# 3d shoot participation



## slowbowin12 (Apr 14, 2008)

I shoot with people who help set up courses and I dont have a problem with it. I know these people well enough and trust them and I dont feel they have an advantage if theyre not ranging targets. It would be kind of hard to get people to set up a 30 target course if they were not into 3d around here.If youre good enough at judging yardage it shouldnt matter any way.:wink:


----------



## can-am500girl (Jan 26, 2008)

these people set the target up and rangefindered it before it was shot. and then took home trophies for already knowing yardages?? no skill there.


----------



## slowbowin12 (Apr 14, 2008)

If they are ranging Id say no that aint cool.:thumbs_do


----------



## hrtlnd164 (Mar 22, 2008)

Our club's policy was that if you set it up you could shoot but not turn in a score. We did range find occasion targets so as not to exeed max yardages for classes.


----------



## can-am500girl (Jan 26, 2008)

Task set:
[a] Retype the forum thread on 3D shoot participation above, from "## hrtlnd164 (Mar" up to and including "yardages for classes.".
[b] In the forum thread on 3D shoot participation, what was the policy at hrtlnd164's club for people who set up the course?
[c] Write what comes next in the forum thread on 3D shoot participation, starting from the point where it stops.

Records:
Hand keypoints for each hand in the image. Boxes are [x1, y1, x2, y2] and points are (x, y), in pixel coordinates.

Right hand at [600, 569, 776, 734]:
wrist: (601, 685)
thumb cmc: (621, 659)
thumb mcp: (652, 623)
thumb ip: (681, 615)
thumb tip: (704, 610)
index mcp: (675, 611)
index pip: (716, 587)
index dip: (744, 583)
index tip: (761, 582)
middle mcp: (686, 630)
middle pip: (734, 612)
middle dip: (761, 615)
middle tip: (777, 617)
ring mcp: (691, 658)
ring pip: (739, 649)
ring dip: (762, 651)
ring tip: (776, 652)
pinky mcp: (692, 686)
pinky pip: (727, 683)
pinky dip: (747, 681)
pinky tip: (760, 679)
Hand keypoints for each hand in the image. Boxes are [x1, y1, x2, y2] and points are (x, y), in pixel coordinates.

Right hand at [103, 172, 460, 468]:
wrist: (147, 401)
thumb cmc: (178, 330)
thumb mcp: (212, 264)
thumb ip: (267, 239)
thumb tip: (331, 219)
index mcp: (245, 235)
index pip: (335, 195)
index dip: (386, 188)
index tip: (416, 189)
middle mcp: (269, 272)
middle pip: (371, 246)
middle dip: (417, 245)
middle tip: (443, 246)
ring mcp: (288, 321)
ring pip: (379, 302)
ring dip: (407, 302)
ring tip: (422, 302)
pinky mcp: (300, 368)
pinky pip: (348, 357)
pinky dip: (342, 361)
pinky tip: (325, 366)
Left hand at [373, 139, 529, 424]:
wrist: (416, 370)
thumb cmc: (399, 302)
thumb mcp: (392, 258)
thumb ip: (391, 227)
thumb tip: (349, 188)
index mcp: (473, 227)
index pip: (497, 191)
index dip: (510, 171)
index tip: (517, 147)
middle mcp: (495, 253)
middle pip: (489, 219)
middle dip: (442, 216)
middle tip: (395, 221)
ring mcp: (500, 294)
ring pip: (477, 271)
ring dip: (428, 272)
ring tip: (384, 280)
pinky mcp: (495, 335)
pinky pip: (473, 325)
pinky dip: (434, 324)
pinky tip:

Answers to the problems:
[a]
## hrtlnd164 (Mar 22, 2008)

Our club's policy was that if you set it up you could shoot but not turn in a score. We did range find occasion targets so as not to exeed max yardages for classes.

[b] They could shoot but could not turn in a score.

[c]
thats what this particular group did. but then they turned in there score cards and took trophies home.....so uncool in my book but whatever makes em feel good about winning, i played fair and thats what makes me sleep at night.


----------



## ultramax (Feb 6, 2005)

We have a guy not far from here who is famous for that.


----------



## cameron (Sep 15, 2005)

I will honestly say, that I have no advantage on my home course after setting it up. I do not use a rangefinder either.


----------



## whoa (Apr 5, 2004)

If they use a range finder then it is not fare if they are shooting for trophys , when I sit my course if I have a question on a certain target I get my wife to range find it if it's from the stake I shoot from and I will do the stake she shoots from if there is a question there, and since we are the only ones running the course we don't shoot together so there is no discussion of yardages


----------



## Backlash (Feb 18, 2008)

If you are going to punish someone for helping setting up a 3D course by not letting them compete, who are you going to get to help set up the course? A drunk off the street?


----------



## dw'struth (Mar 14, 2008)

I voted yes, it is fine to help with the course. As long as they are not the one setting yardages.


----------



## dw'struth (Mar 14, 2008)

backlash said:


> if You Are Going To Punish Someone For Helping Setting Up A 3d Course By Not Letting Them Compete, Who Are You Going To Get To Help Set Up The Course? A Drunk Off The Street?


+1


----------



## rocklock (Mar 13, 2007)

They would however know the exact distances right??


----------



## PSE ROGUE (Jan 19, 2008)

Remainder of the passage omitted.